Мардохей говорит — третье, совершенно ни к чему.
Ну, тогда греки рассердились. Пошли к царю Египта Птолемею II, находившемуся в Александрии, и говорят: «Мы не можем спорить. Они все время меняют тезис, который мы должны опровергнуть. У них же есть — Книга».
Тот говорит: «Ладно, я сейчас это всё улажу».
В один день в Александрии было арестовано 70 еврейских раввинов. Их привели в царский дворец. Вышел царь и сказал очень короткую речь:
«Сейчас вас разведут по камерам. Выдадут папирус и принадлежности для письма. Извольте перевести на греческий язык вашу Библию, и тогда мы будем знать, как с вами спорить. Если вы переведете правильно, я вас всех отпущу домой.

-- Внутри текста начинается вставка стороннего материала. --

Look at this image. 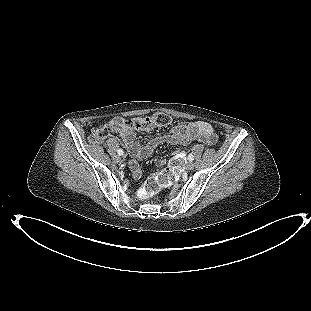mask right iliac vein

Если вы там чего-нибудь напутаете и тексты не сойдутся, то я вас всех повешу и наберу других».
И о-чень быстро оказалось, что вся еврейская Библия — Ветхий Завет — переведена на греческий язык, — и все совпало. Так. Это считается как бы чудом. Весь мир получил на доступном языке такой ценный источник.
Наши ученые-филологи, которые держались такого мнения — в тюрьмах не сиживали, и поэтому они не знают, что, вообще, в тюрьмах — перестучаться[461] ничего не стоит. А кроме того, эти — «попки»,[462] которые охраняли и приносили пищу, — цирики[463] у нас их звали, они были — и в Египте. И за небольшую взятку они передавали тексты от одного к другому — сидеть-то евреям не хотелось долго. И поэтому они всё, естественно, перевели (каждый — свою часть), а другие — списали, попросту говоря. Теперь мы получили ту Библию, которая называется «Септуагинта», — Книга семидесяти мудрецов (их 72 было на самом деле), и с ней начали спорить.
Но греки, когда это прочли, — они ахнули. Они сказали: «Что же у вас за Бог — странный? Ну, мир он создал, и Адама из глины слепил. Ну, ладно, — это мы допускаем. Это вещь простая. Но почему он ему не дал Знания, — самого лучшего, самого ценного, что есть в мире»?
Древо Познания Добра и Зла было закрыто для человека. И он должен был не подходить и не есть с него никаких плодов, то есть должен был оставаться невежественным. Но вот нашелся «мудрый» змей, который «пожалел» бедных людей — Адама и Еву, охмурил Еву, она съела яблочко и стала понимать, где Добро и Зло, и уговорила Адама (а «ева» — всегда уговорит «адама»!), чтобы тоже съел. И они стали понимать Добро и Зло.
А этот «злой» бог взял их и выгнал из Рая. А почему? Ведь они просто поумнели. Ну, действительно, — выгонять человека из Университета за то, что он хорошо сдал зачет, — это было бы, с нашей точки зрения, — глупо. Что эллины и отметили.
И они сказали: «Если кого-то и почитать, так надо — почитать змея».
Змей по-гречески — «офис». И почитатели змея, то есть знания, стали называться офиты.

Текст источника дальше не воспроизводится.